Triptyque sur l’inclusion

Quand l’actualité actualise
J’avais rédigé ce texte il y a quelques temps, et son introduction parlait de coïncidences. Il me semble à présent que l’actualité de la Co-Vid 19* invite à une nouvelle introduction, actualisée. En effet, quoi de mieux que le confinement pour nous faire vivre une forme d’exclusion, qui en ricochet, appelle la réflexion sur l’inclusion? En période de confinement, nous sommes empêchés. Empêchés de circuler comme bon nous semble, empêchés de nous rencontrer physiquement, empêchés de nous soigner pour certains, empêchés d’apprendre pour d’autres… Alors que les effets de l’isolement sont longuement commentés, il m’a semblé intéressant de comprendre en quoi l’exclusion pouvait nourrir l’inclusion.
Si je l’écris autrement: le rejet pourrait-il être une force motrice en faveur de l’inclusion? Voici donc trois livres qui abordent ce sujet, sous des angles différents.
La tache (the human stain), Philip Roth

Dans ce roman de l’Amérique de l’après-guerre, l’intrigue commence le jour où Coleman Silk, doyen à la peau claire de l’université d’Atlanta, est accusé de racisme pour avoir prononcé le mot de spooks en classe. Dans son acception originelle, spooks signifie fantômes ou espions. Mais spooks est aussi utilisé dans le langage argotique pour désigner de façon péjorative les Afro-américains.
Dès lors, Coleman Silk entreprend un combat féroce pour se défendre du racisme dont l’accusent deux étudiants puis bientôt le campus et la ville tout entière. Cette férocité est à la hauteur de la violence des mécanismes de rejet à l’œuvre silencieusement depuis bien plus longtemps en Amérique. Des mécanismes qui ont marqué le doyen Silk. Nous découvrons comment un mot interprété dans sa forme excluante, peut en cascade, déclencher l’exclusion de son auteur, dans une répétition tragique d’une histoire fractale. Nous comprenons enfin ce qui pourrait avoir amené Coleman Silk à prononcer ce mot ambivalent.

CONSIGNE:
Selon le passage retenu, de quoi Coleman Silk est-il accusé, et pour quel motif ? Seul le passage retenu doit servir de référence.

Entrées du jeu de données:
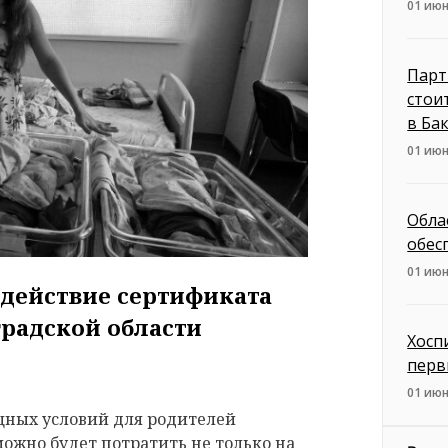
01 июн
Парт
стои
в Ба
01 июн
Обла
обес
01 июн
действие сертификата
градской области
Хосп
перв
01 июн
ных условий для родителей
ожно будет потратить не только на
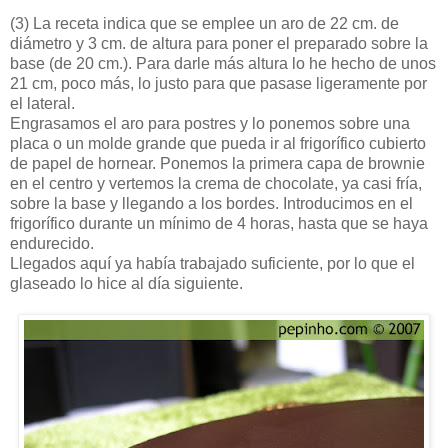
(3)
La receta indica que se emplee un aro de 22 cm. de
diámetro y 3 cm. de altura para poner el preparado sobre la
base (de 20 cm.). Para darle más altura lo he hecho de unos
21 cm, poco más, lo justo para que pasase ligeramente por
el lateral.
Engrasamos el aro para postres y lo ponemos sobre una
placa o un molde grande que pueda ir al frigorífico cubierto
de papel de hornear. Ponemos la primera capa de brownie
en el centro y vertemos la crema de chocolate, ya casi fría,
sobre la base y llegando a los bordes. Introducimos en el
frigorífico durante un mínimo de 4 horas, hasta que se haya
endurecido.
Llegados aquí ya había trabajado suficiente, por lo que el
glaseado lo hice al día siguiente.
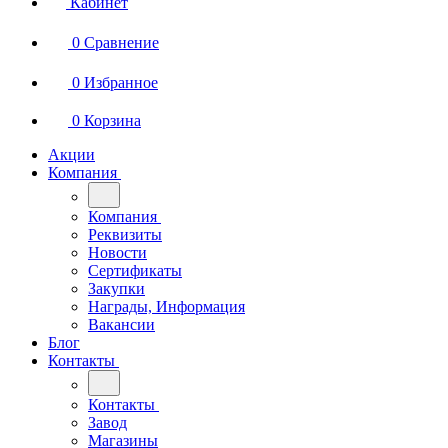
Кабинет
0
Сравнение
0
Избранное
0
Корзина
Акции
Компания
Компания
Реквизиты
Новости
Сертификаты
Закупки
Награды, Информация
Вакансии
Блог
Контакты
Контакты
Завод
Магазины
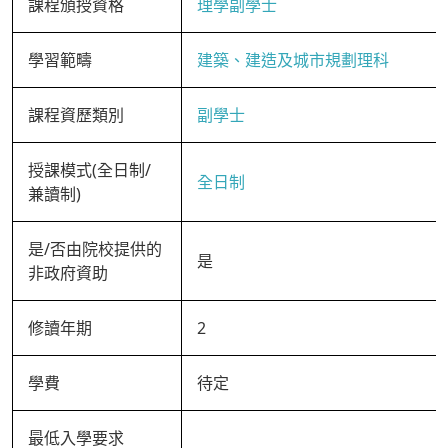
課程頒授資格
理學副學士
學習範疇
建築、建造及城市規劃理科
課程資歷類別
副學士
授課模式(全日制/
全日制
兼讀制)
是/否由院校提供的
是
非政府資助
修讀年期
2
學費
待定
最低入學要求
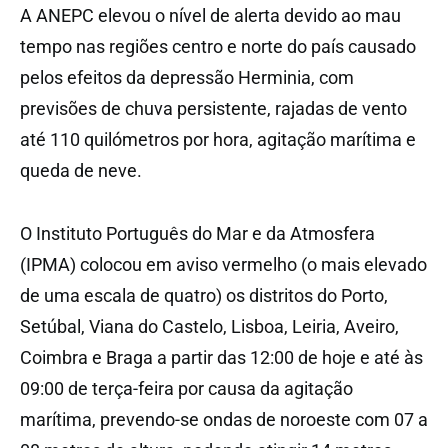
A ANEPC elevou o nível de alerta devido ao mau
tempo nas regiões centro e norte do país causado
pelos efeitos da depressão Herminia, com
previsões de chuva persistente, rajadas de vento
até 110 quilómetros por hora, agitação marítima e
queda de neve.
O Instituto Português do Mar e da Atmosfera
(IPMA) colocou em aviso vermelho (o mais elevado
de uma escala de quatro) os distritos do Porto,
Setúbal, Viana do Castelo, Lisboa, Leiria, Aveiro,
Coimbra e Braga a partir das 12:00 de hoje e até às
09:00 de terça-feira por causa da agitação
marítima, prevendo-se ondas de noroeste com 07 a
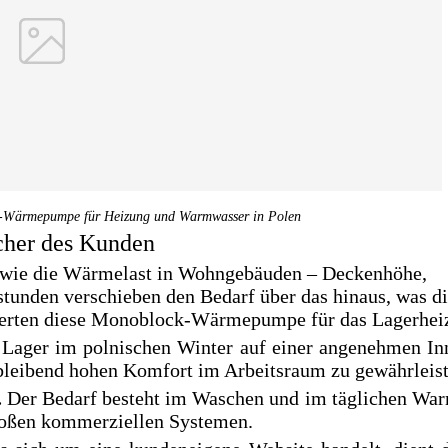
-Wärmepumpe für Heizung und Warmwasser in Polen
cher des Kunden
ht wie die Wärmelast in Wohngebäuden – Deckenhöhe,
stunden verschieben den Bedarf über das hinaus, was d
inierten diese Monoblock-Wärmepumpe für das Lagerhei
 Lager im polnischen Winter auf einer angenehmen In
bleibend hohen Komfort im Arbeitsraum zu gewährleist
.
Der Bedarf besteht im Waschen und im täglichen War
roßen kommerziellen Systemen.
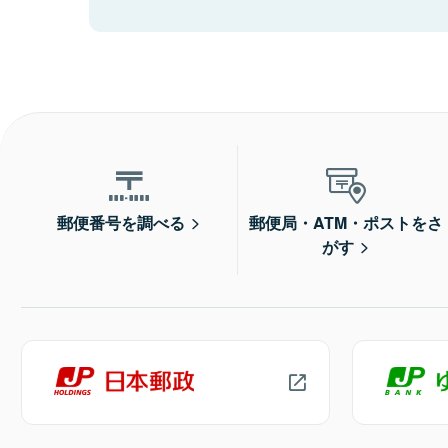
郵便番号を調べる
郵便局・ATM・ポストをさ
がす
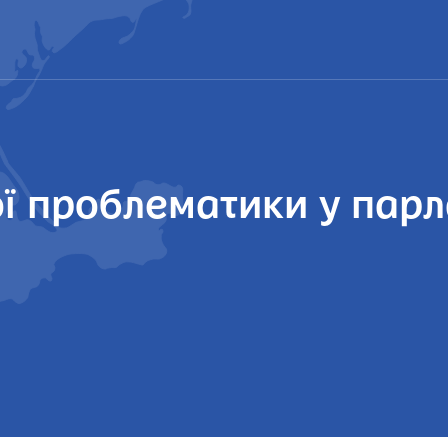
ої проблематики у пар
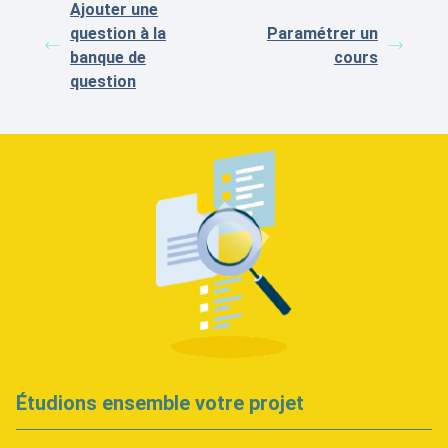
Ajouter une
question à la
Paramétrer un
banque de
cours
question
Étudions ensemble votre projet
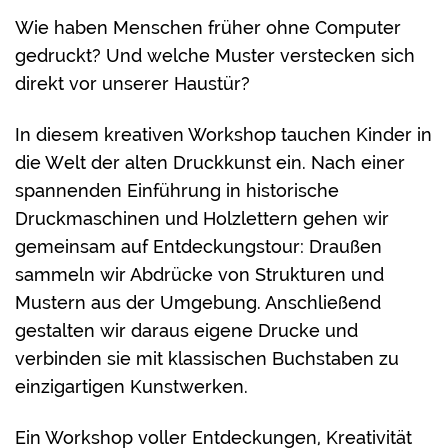
Wie haben Menschen früher ohne Computer
gedruckt? Und welche Muster verstecken sich
direkt vor unserer Haustür?
In diesem kreativen Workshop tauchen Kinder in
die Welt der alten Druckkunst ein. Nach einer
spannenden Einführung in historische
Druckmaschinen und Holzlettern gehen wir
gemeinsam auf Entdeckungstour: Draußen
sammeln wir Abdrücke von Strukturen und
Mustern aus der Umgebung. Anschließend
gestalten wir daraus eigene Drucke und
verbinden sie mit klassischen Buchstaben zu
einzigartigen Kunstwerken.
Ein Workshop voller Entdeckungen, Kreativität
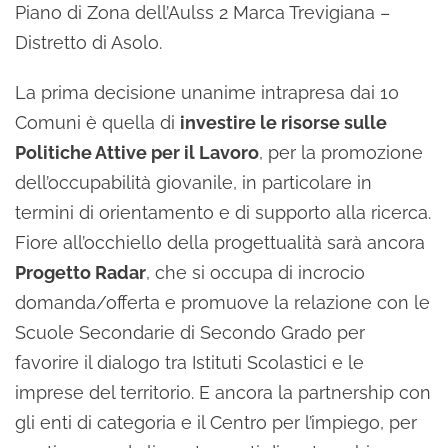
Piano di Zona dell’Aulss 2 Marca Trevigiana –
Distretto di Asolo.
La prima decisione unanime intrapresa dai 10
Comuni è quella di
investire le risorse sulle
Politiche Attive per il Lavoro
, per la promozione
dell’occupabilità giovanile, in particolare in
termini di orientamento e di supporto alla ricerca.
Fiore all’occhiello della progettualità sarà ancora
Progetto Radar
, che si occupa di incrocio
domanda/offerta e promuove la relazione con le
Scuole Secondarie di Secondo Grado per
favorire il dialogo tra Istituti Scolastici e le
imprese del territorio. E ancora la partnership con
gli enti di categoria e il Centro per l’impiego, per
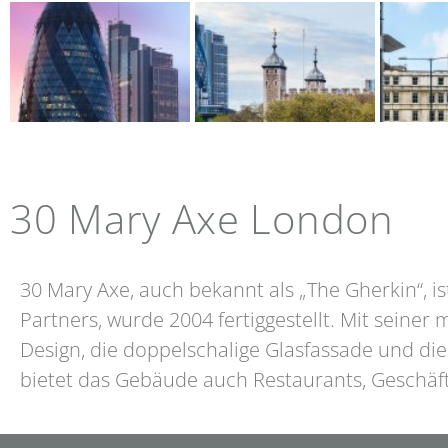
30 Mary Axe London
30 Mary Axe, auch bekannt als „The Gherkin“, i
Partners, wurde 2004 fertiggestellt. Mit seine
Design, die doppelschalige Glasfassade und di
bietet das Gebäude auch Restaurants, Geschäf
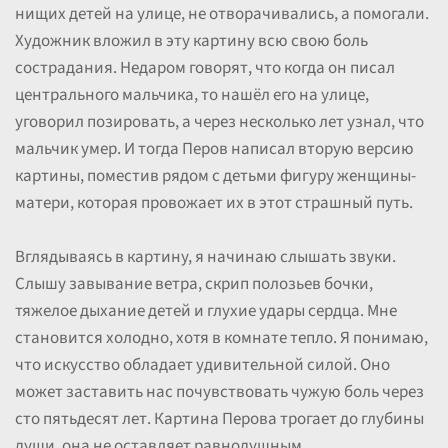
нищих детей на улице, не отворачивались, а помогали.
Художник вложил в эту картину всю свою боль
сострадания. Недаром говорят, что когда он писал
центрального мальчика, то нашёл его на улице,
уговорил позировать, а через несколько лет узнал, что
мальчик умер. И тогда Перов написал вторую версию
картины, поместив рядом с детьми фигуру женщины-
матери, которая провожает их в этот страшный путь.
Вглядываясь в картину, я начинаю слышать звуки.
Слышу завывание ветра, скрип полозьев бочки,
тяжелое дыхание детей и глухие удары сердца. Мне
становится холодно, хотя в комнате тепло. Я понимаю,
что искусство обладает удивительной силой. Оно
может заставить нас почувствовать чужую боль через
сто пятьдесят лет. Картина Перова трогает до глубины
души, она не оставляет равнодушным.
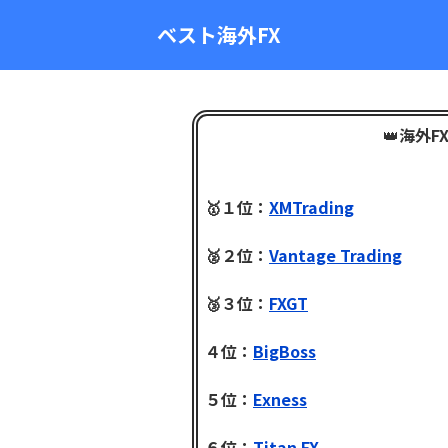
ベスト海外FX
👑
海外F
🥇１位：
XMTrading
🥈２位：
Vantage Trading
🥉３位：
FXGT
４位：
BigBoss
５位：
Exness
６位：
Titan FX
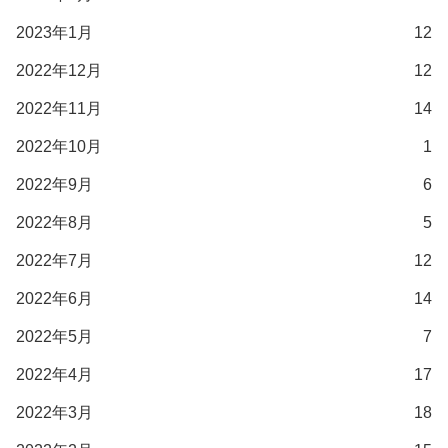
2023年1月
12
2022年12月
12
2022年11月
14
2022年10月
1
2022年9月
6
2022年8月
5
2022年7月
12
2022年6月
14
2022年5月
7
2022年4月
17
2022年3月
18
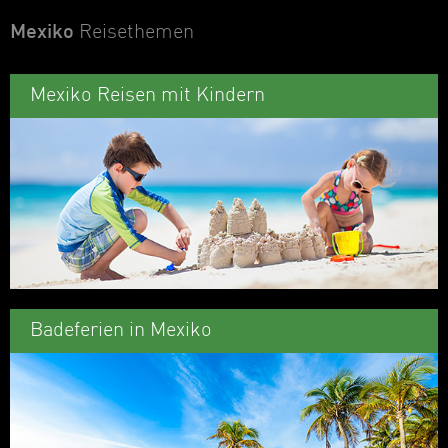
Mexiko
Reisethemen
Mexiko Reisen mit Kindern
Badeferien in Mexiko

CORRIGÉ CI-DESSOUS:
Il est accusé de racisme pour avoir prononcé le mot « spooks » en classe.